§ REQUIRED WORK
Sift through the material below and return the lines with "coordinate".

§ EXERCISE MATERIALS
□ □ □ □

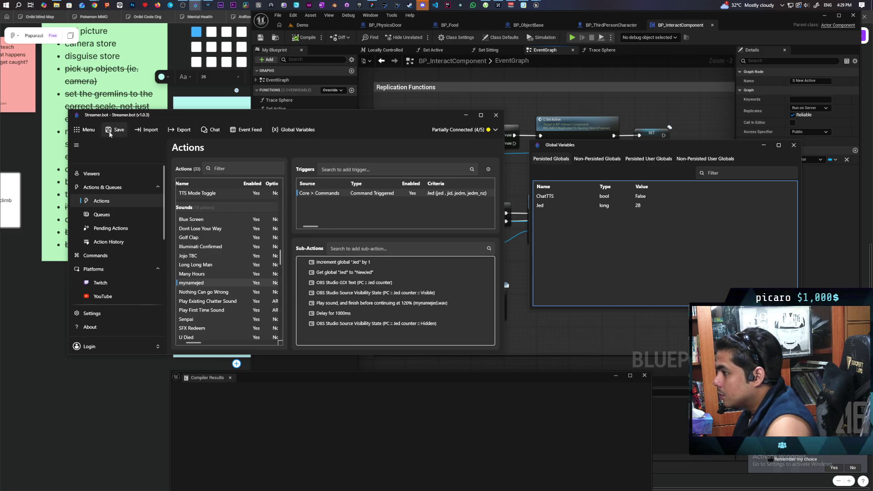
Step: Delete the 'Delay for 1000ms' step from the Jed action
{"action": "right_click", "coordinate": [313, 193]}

□ □ □ □

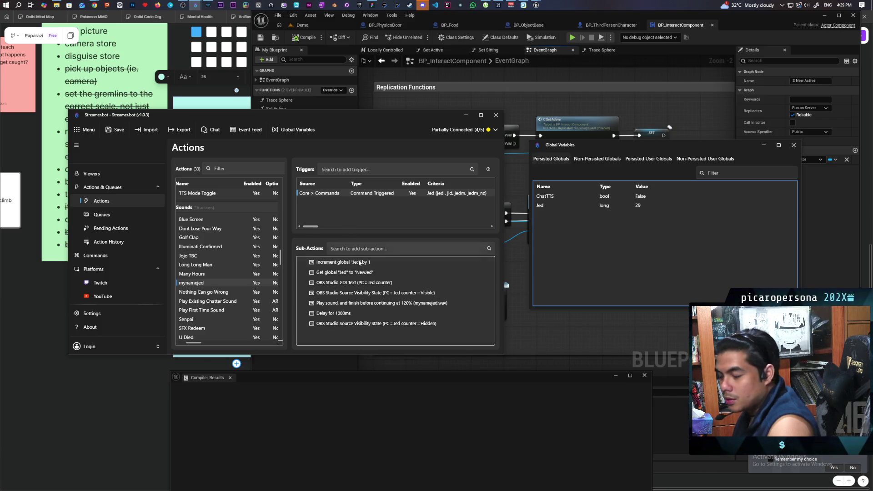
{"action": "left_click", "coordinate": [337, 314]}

□ □ □ □

§ RESPONSE AREA
{"action": "right_click", "coordinate": [313, 193]}
{"action": "left_click", "coordinate": [337, 314]}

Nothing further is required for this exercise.